Gulf War veteran Rick Clement of the 1st Batallion Duke of Lancashire regiment attends the funeral of World War II veteran Harold Percival at Lytham Park Cemetery on November 11, 2013. Credit: Getty Images
British World War II veteran Harold Percival died alone in a nursing home at age 99, and his funeral was to be a depressing affair with no guests. His care-takers desperately placed ads in newspapers for anyone with a connection to attend his send-off on Remembrance Day, November 11.
Their plea was heard by Sergeant Rick Clement, an Olympic torch-bearer who lost his limbs in Afghanistan, and he circulated it frantically. When it was time to lay Harold to rest, it was witnessed by hundreds of people that traveled across the country to say goodbye to a man they never knew.
Metro: How did you make people come?
Clement: A friend of mine passed on the ad and I passed it to everyone at my regiment, then Facebook and Twitter. I thought a few army guys would turn up but it just snowballed and became massive.
What sort of crowd turned up?
Absolutely everybody – there were military cadets and navy officers, but also bikers on their bikes, and civilians that just wanted to be there.
Why do you think they wanted to be there?
It’s a big week for military remembrance, and given what’s happening in Afghanistan the public see a lot more death and injury, so it's closer to people’s hearts.
Where the nursing home staff surprised by the turnout?

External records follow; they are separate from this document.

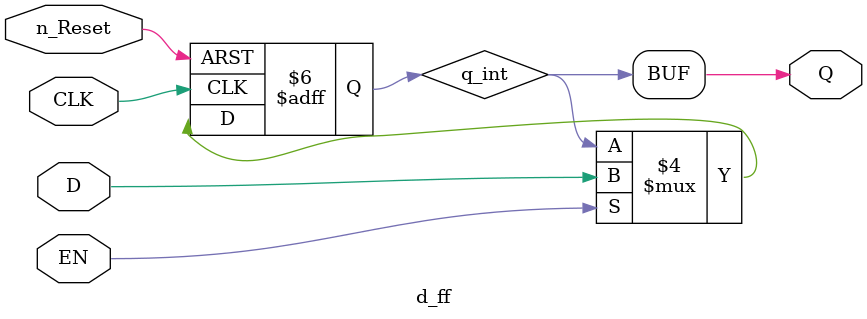
<source format=sv>
module d_ff (output logic Q, input logic D, CLK, n_Reset, EN);

logic q_int;
assign #(10ps) Q = q_int;

always_ff @(posedge CLK, negedge n_Reset) begin
	//Reset takes precedence
	if (n_Reset == 1'b0) begin
		q_int <= 0;
	end
	else begin
		//Otherwise Q = D (and latches)
		if (EN == 1) 
			q_int <= D;
	end
end
	
endmodule

</source>
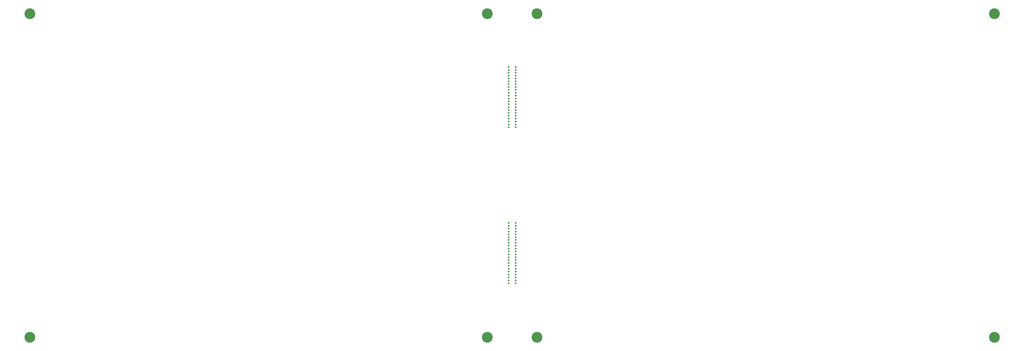
<source format=gbs>
G04 #@! TF.GenerationSoftware,KiCad,Pcbnew,(6.0.9-0)*
G04 #@! TF.CreationDate,2022-12-15T09:10:18+08:00*
G04 #@! TF.ProjectId,3.1HeatingElement,332e3148-6561-4746-996e-67456c656d65,rev?*
G04 #@! TF.SameCoordinates,Original*
G04 #@! TF.FileFunction,Soldermask,Bot*
G04 #@! TF.FilePolarity,Negative*
%FSLAX46Y46*%
G04 Gerber Fmt 4.6, Leading zero omitted, Abs format (unit mm)*
G04 Created by KiCad (PCBNEW (6.0.9-0)) date 2022-12-15 09:10:18*
%MOMM*%
%LPD*%
G01*
G04 APERTURE LIST*
%ADD10C,0.500000*%
%ADD11C,3.000000*%
G04 APERTURE END LIST*
D10*
X147144400Y-79000000D03*
X149094400Y-77400000D03*
X147144400Y-112000000D03*
X147144400Y-113600000D03*
X149094400Y-80600000D03*
X149094400Y-126350000D03*
X149094400Y-114400000D03*
X147144400Y-111200000D03*
X149094400Y-127150000D03*
D11*
X14200000Y-143000000D03*
X141200000Y-53000000D03*
D10*
X147144400Y-127950000D03*
X147144400Y-127150000D03*
X149094400Y-115200000D03*
X149094400Y-74200000D03*
X147144400Y-114400000D03*
X147144400Y-73400000D03*
X149094400Y-127950000D03*
X149094400Y-68650000D03*
X149094400Y-123950000D03*
X149094400Y-78200000D03*
X147144400Y-118350000D03*
X149094400Y-115950000D03*
X147144400Y-81400000D03*
X147144400Y-78200000D03*
X149094400Y-73400000D03*
X147144400Y-83000000D03*
X147144400Y-79800000D03*
X147144400Y-70250000D03*
X147144400Y-71050000D03*
X147144400Y-122350000D03*
X147144400Y-120750000D03*
D11*
X14200000Y-53000000D03*
D10*
X147144400Y-115950000D03*
X147144400Y-119950000D03*
X147144400Y-124750000D03*
X149094400Y-75800000D03*
X147144400Y-83800000D03*
X149094400Y-119950000D03*
X149094400Y-67850000D03*
X149094400Y-112800000D03*
D11*
X155000000Y-143000000D03*
D10*
X147144400Y-75800000D03*
X149094400Y-76600000D03*
X147144400Y-71850000D03*
X149094400Y-118350000D03*
X147144400Y-80600000D03*
X147144400Y-74200000D03*
X147144400Y-68650000D03*
X147144400Y-115200000D03*
X149094400Y-75000000D03*
X147144400Y-69450000D03*
X149094400Y-84600000D03*
X147144400Y-121550000D03*
X149094400Y-111200000D03*
X149094400Y-121550000D03*
X149094400Y-117550000D03*
X149094400Y-119150000D03*
X149094400Y-116750000D03*
X149094400Y-120750000D03*
X147144400Y-117550000D03*
X149094400Y-83800000D03*
X147144400Y-116750000D03*
D11*
X141200000Y-143000000D03*
D10*
X149094400Y-113600000D03*
X147144400Y-72600000D03*
X149094400Y-124750000D03*
X147144400Y-76600000D03*
X147144400Y-67850000D03*
X147144400Y-126350000D03*
X149094400Y-122350000D03*
X149094400Y-125550000D03*
D11*
X282000000Y-143000000D03*
D10*
X149094400Y-82200000D03*
X149094400Y-72600000D03*
X147144400Y-123950000D03*
X147144400Y-84600000D03*
X149094400Y-83000000D03*
X147144400Y-112800000D03*
X147144400Y-75000000D03*
X149094400Y-69450000D03*
X147144400Y-77400000D03*
X149094400Y-79800000D03*
X149094400Y-70250000D03*
X147144400Y-119150000D03*
X147144400Y-82200000D03*
D11*
X282000000Y-53000000D03*
D10*
X147144400Y-123150000D03*
D11*
X155000000Y-53000000D03*
D10*
X147144400Y-125550000D03*
X149094400Y-81400000D03*
X149094400Y-112000000D03*
X149094400Y-79000000D03*
X149094400Y-123150000D03*
X149094400Y-71050000D03*
X149094400Y-71850000D03*
M02*

</source>
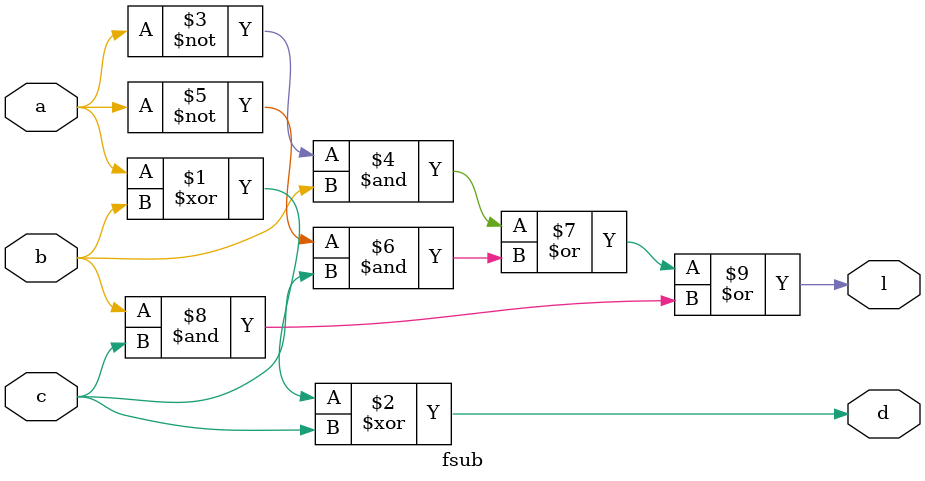
<source format=v>
module fsub(input a,b,c ,output d,l);

assign d = a^b^c;
assign l= ~a&b|~a&c|b&c;

endmodule

</source>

I think they were amazed. The managers came over to say thank you, and they invited me for a drink.
Do you think there are many more Harold Percivals: abandoned and forgotten after serving their country?
This has bought it to my attention and it’s a mission now to get to know people in this situation. The older generation of veterans tend not to talk so much and are private people. I don’t know how many there are but I want them to have the respect they deserve. It doesn’t have to be hundreds but there should be a few people going to any funeral, and I’ll be happy to.